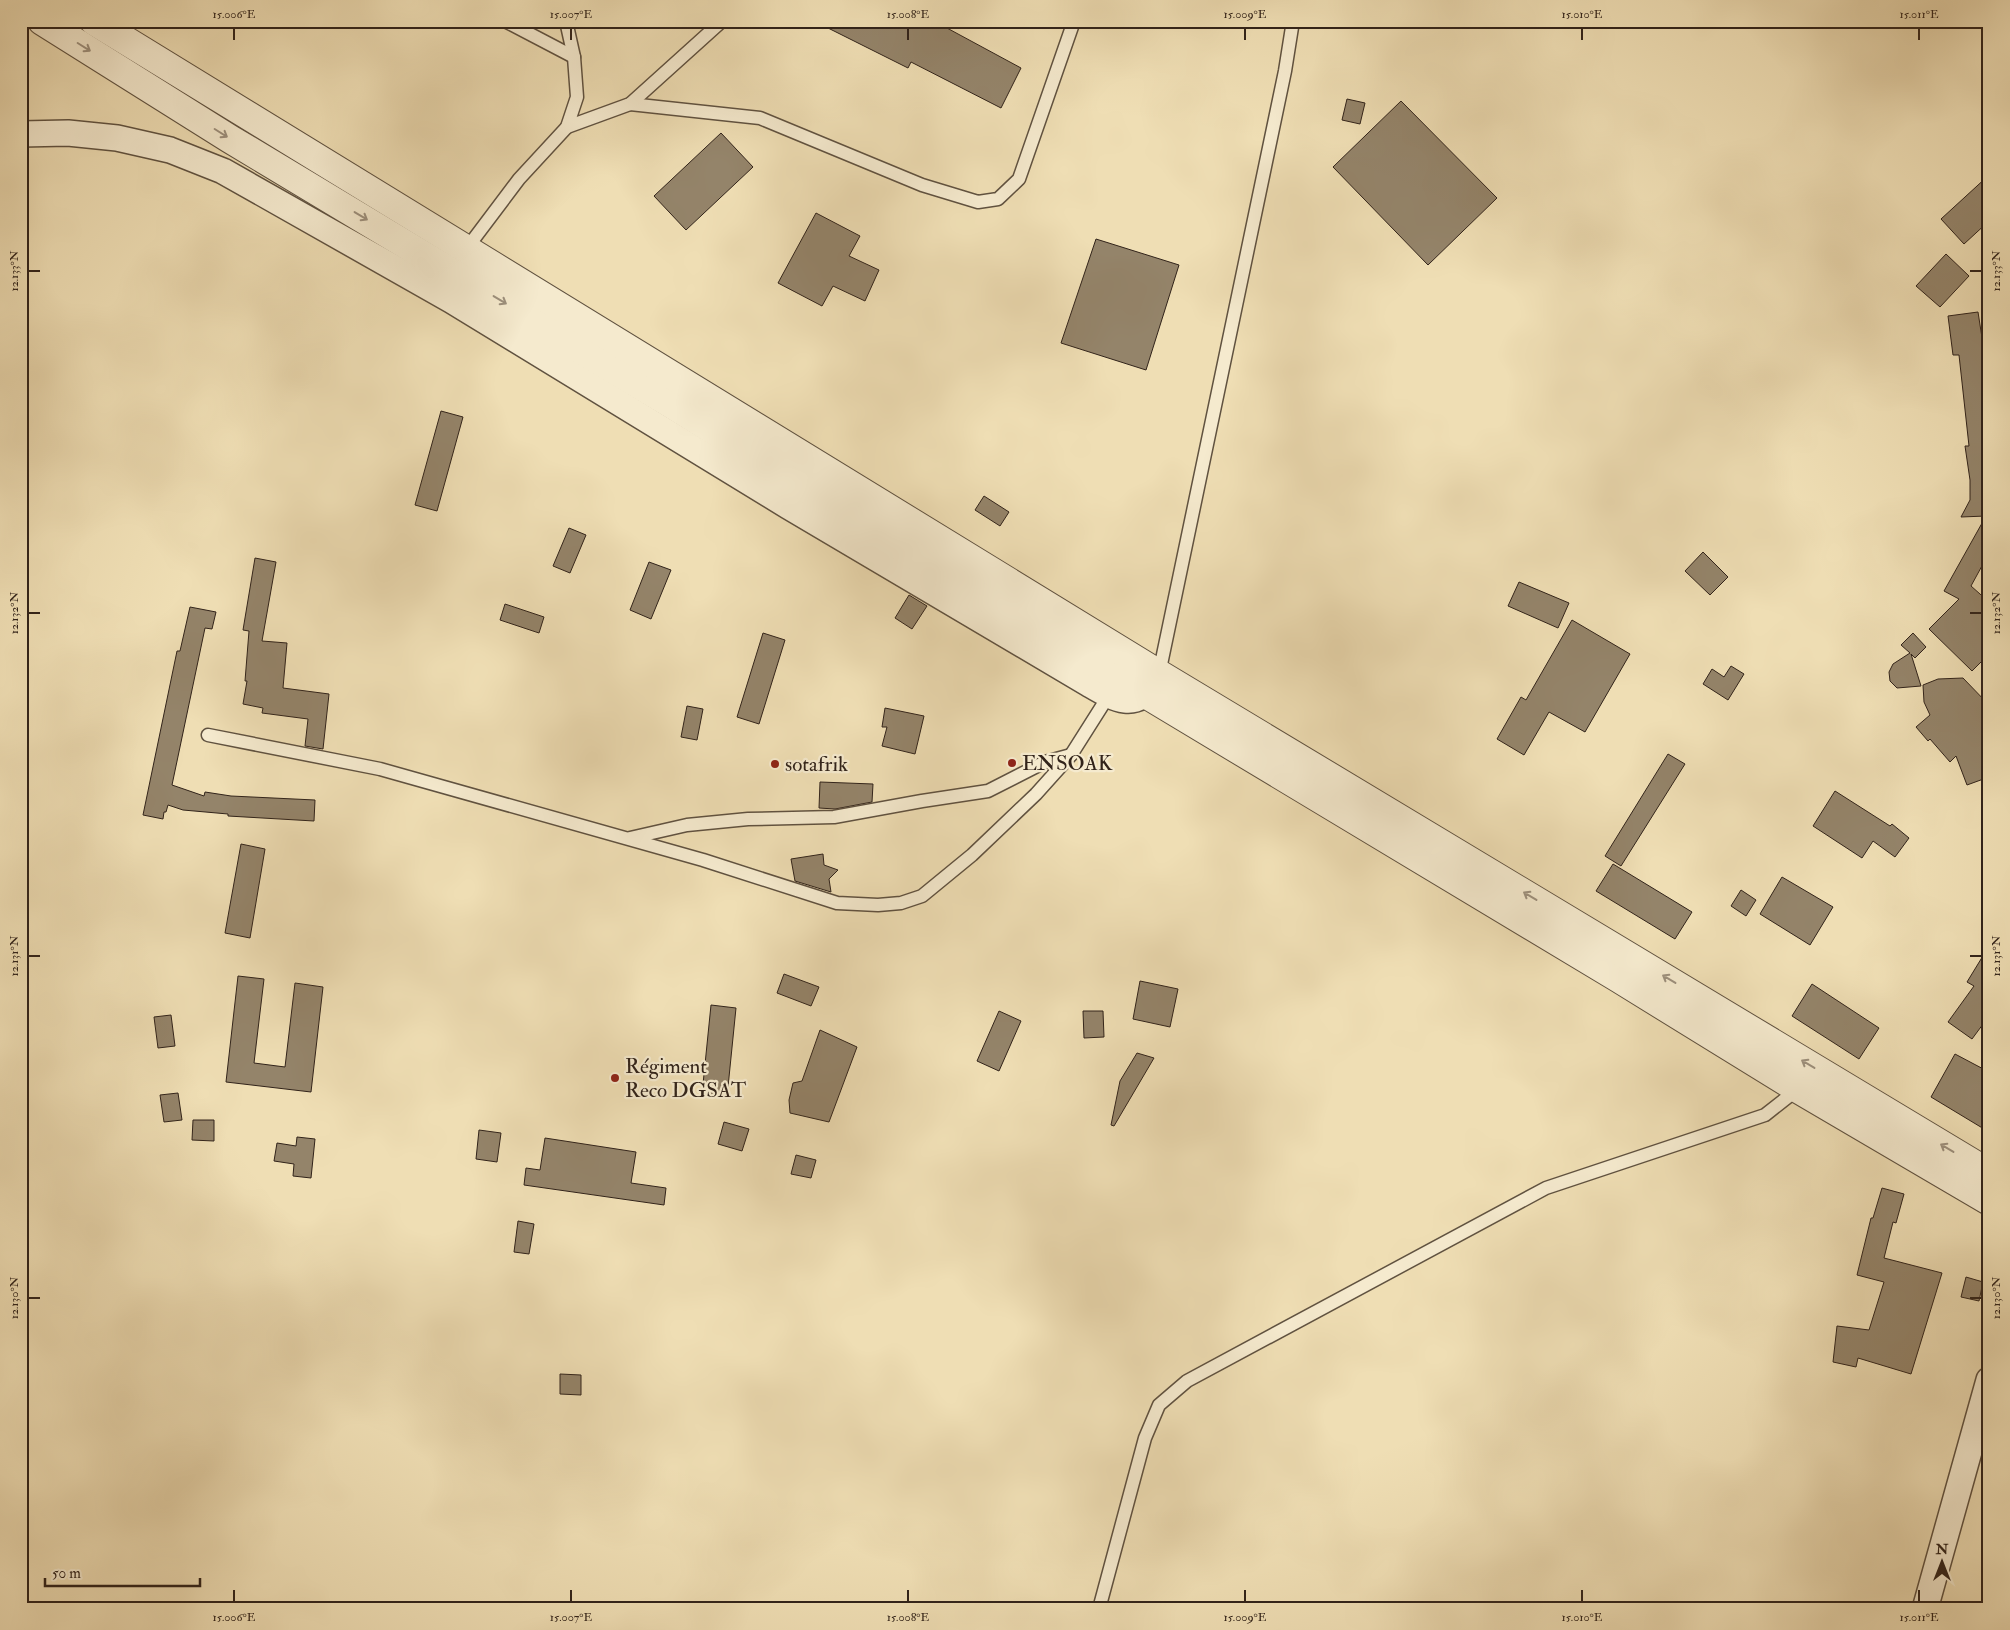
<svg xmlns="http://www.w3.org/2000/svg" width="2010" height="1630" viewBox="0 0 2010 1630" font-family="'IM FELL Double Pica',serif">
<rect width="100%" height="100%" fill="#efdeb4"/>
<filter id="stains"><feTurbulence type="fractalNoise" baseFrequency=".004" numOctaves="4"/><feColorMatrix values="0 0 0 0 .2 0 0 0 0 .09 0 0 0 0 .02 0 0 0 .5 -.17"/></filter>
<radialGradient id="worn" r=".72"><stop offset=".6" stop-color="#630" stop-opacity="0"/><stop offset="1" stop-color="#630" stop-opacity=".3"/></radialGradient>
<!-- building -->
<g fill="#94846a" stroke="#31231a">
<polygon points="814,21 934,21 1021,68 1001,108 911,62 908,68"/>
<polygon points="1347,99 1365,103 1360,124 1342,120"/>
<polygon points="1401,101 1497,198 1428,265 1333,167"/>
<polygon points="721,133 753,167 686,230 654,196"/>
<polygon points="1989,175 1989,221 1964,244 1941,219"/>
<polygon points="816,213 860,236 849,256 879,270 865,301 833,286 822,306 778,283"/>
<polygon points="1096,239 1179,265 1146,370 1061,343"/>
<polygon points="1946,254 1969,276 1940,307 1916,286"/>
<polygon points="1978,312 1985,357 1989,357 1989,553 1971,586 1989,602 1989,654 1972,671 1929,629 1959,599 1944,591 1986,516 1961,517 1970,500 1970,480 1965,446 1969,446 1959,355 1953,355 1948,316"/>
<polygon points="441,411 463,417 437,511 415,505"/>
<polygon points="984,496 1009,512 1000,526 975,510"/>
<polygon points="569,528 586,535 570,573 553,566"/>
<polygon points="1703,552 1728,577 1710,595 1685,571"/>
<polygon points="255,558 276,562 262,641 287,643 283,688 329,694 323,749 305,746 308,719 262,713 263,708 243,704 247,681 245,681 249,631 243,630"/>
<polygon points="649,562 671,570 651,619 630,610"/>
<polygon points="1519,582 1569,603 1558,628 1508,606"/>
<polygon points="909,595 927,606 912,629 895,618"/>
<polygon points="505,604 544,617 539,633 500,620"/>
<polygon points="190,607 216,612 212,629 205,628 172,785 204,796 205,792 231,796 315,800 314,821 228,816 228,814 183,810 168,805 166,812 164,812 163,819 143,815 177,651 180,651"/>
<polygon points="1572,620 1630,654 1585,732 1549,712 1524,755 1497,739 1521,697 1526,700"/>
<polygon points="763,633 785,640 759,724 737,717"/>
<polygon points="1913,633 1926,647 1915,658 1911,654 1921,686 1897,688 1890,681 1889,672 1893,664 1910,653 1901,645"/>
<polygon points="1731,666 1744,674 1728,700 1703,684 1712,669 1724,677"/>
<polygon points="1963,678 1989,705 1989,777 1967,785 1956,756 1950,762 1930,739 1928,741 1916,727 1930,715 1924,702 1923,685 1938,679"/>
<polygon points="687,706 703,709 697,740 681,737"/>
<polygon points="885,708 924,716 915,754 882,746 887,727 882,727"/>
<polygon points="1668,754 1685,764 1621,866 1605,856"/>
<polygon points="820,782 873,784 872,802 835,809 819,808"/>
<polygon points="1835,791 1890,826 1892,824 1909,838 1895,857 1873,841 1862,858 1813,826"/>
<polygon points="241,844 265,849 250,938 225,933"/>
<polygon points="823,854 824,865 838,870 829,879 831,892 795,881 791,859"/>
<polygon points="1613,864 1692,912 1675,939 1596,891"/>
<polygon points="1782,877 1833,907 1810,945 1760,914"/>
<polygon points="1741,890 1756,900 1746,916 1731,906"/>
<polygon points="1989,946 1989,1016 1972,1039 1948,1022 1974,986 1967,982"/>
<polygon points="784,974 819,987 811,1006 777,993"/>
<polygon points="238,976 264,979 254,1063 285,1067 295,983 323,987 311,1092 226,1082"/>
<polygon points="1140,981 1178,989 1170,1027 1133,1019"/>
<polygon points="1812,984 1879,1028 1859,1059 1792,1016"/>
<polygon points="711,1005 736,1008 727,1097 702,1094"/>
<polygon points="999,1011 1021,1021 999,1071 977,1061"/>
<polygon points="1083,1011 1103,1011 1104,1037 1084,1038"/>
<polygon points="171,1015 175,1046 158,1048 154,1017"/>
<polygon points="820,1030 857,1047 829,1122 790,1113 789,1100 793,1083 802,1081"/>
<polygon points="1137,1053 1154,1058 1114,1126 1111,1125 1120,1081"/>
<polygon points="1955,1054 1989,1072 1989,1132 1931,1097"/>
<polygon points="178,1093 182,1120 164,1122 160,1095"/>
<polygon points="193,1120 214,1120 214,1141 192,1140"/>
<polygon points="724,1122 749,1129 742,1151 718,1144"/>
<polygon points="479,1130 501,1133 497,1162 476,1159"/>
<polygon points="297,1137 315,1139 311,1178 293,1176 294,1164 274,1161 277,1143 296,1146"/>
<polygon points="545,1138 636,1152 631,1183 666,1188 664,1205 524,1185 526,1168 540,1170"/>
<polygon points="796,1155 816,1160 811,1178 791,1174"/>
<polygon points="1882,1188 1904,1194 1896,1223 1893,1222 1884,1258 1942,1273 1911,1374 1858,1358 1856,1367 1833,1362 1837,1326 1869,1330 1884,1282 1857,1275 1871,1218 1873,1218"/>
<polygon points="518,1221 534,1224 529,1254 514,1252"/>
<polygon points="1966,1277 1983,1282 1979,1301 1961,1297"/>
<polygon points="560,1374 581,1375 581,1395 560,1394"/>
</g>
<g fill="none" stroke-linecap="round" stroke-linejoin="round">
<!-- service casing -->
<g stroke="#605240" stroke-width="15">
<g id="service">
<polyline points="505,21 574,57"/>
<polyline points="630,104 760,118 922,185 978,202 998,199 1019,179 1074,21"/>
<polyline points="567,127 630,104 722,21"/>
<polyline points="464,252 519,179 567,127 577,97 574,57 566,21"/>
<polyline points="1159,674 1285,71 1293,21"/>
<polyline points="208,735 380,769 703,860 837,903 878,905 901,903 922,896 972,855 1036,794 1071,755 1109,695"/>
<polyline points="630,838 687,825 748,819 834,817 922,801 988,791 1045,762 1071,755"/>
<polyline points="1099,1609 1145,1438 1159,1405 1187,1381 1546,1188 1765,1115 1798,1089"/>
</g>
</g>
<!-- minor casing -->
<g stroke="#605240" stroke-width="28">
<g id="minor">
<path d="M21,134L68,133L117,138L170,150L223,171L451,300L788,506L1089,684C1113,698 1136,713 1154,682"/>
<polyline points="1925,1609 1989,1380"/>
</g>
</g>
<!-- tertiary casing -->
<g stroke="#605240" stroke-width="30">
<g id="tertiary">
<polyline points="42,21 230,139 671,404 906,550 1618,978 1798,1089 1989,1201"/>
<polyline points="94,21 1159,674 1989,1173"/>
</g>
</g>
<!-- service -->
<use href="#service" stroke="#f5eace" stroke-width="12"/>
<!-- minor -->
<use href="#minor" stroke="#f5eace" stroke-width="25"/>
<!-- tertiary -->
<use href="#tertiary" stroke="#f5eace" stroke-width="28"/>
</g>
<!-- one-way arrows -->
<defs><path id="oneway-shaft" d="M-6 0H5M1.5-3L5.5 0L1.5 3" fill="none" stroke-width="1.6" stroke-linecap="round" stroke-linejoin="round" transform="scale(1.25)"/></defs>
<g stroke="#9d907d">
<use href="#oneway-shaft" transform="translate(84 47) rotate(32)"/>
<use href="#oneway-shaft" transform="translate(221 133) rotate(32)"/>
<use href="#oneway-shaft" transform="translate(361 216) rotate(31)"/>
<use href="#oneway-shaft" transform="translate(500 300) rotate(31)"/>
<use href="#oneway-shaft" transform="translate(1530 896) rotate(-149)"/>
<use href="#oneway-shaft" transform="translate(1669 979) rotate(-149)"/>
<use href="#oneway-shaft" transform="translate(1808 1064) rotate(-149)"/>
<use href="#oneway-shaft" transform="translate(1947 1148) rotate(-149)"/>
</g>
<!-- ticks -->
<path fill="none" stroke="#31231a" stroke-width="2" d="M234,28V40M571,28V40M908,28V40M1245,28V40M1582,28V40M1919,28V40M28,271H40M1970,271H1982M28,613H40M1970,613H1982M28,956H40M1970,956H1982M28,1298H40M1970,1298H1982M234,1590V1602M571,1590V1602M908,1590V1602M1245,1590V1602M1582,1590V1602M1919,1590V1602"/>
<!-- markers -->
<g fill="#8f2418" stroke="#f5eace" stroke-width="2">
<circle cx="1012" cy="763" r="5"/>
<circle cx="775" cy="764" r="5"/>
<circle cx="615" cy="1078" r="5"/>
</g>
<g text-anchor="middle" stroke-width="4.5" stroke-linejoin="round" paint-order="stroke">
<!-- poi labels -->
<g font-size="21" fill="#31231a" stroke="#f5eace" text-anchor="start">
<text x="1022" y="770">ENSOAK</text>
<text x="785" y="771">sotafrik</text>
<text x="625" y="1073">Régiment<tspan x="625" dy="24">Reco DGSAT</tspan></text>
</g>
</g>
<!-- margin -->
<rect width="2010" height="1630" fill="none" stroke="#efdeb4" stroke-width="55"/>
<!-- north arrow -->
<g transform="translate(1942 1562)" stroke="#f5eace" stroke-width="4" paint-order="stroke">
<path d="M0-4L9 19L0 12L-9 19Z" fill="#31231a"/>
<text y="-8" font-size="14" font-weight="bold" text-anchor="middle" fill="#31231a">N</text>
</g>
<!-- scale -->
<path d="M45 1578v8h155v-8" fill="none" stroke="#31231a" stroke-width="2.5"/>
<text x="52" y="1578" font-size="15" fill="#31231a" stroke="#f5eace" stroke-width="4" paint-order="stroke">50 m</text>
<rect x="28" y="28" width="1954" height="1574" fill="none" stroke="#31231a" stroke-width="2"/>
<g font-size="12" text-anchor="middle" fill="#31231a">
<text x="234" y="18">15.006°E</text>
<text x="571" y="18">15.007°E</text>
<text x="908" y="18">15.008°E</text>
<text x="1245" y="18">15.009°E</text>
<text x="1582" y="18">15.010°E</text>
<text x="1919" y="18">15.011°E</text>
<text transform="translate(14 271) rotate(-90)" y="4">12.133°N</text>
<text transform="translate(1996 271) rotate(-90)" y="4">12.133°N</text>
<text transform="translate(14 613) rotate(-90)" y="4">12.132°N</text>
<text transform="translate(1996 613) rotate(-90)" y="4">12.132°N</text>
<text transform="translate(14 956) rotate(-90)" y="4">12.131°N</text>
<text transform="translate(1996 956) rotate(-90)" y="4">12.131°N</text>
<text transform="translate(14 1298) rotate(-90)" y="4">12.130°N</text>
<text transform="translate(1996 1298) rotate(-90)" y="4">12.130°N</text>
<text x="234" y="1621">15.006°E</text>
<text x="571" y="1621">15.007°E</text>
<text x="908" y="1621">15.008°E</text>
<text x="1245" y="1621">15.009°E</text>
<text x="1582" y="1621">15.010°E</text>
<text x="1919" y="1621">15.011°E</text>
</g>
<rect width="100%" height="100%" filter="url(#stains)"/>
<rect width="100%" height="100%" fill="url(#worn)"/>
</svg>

################

# Exercise prompt
For each line of the data that has the word "tertiary", report that line.

# Answer below
<!-- tertiary casing -->
<g id="tertiary">
<!-- tertiary -->
<use href="#tertiary" stroke="#f5eace" stroke-width="28"/>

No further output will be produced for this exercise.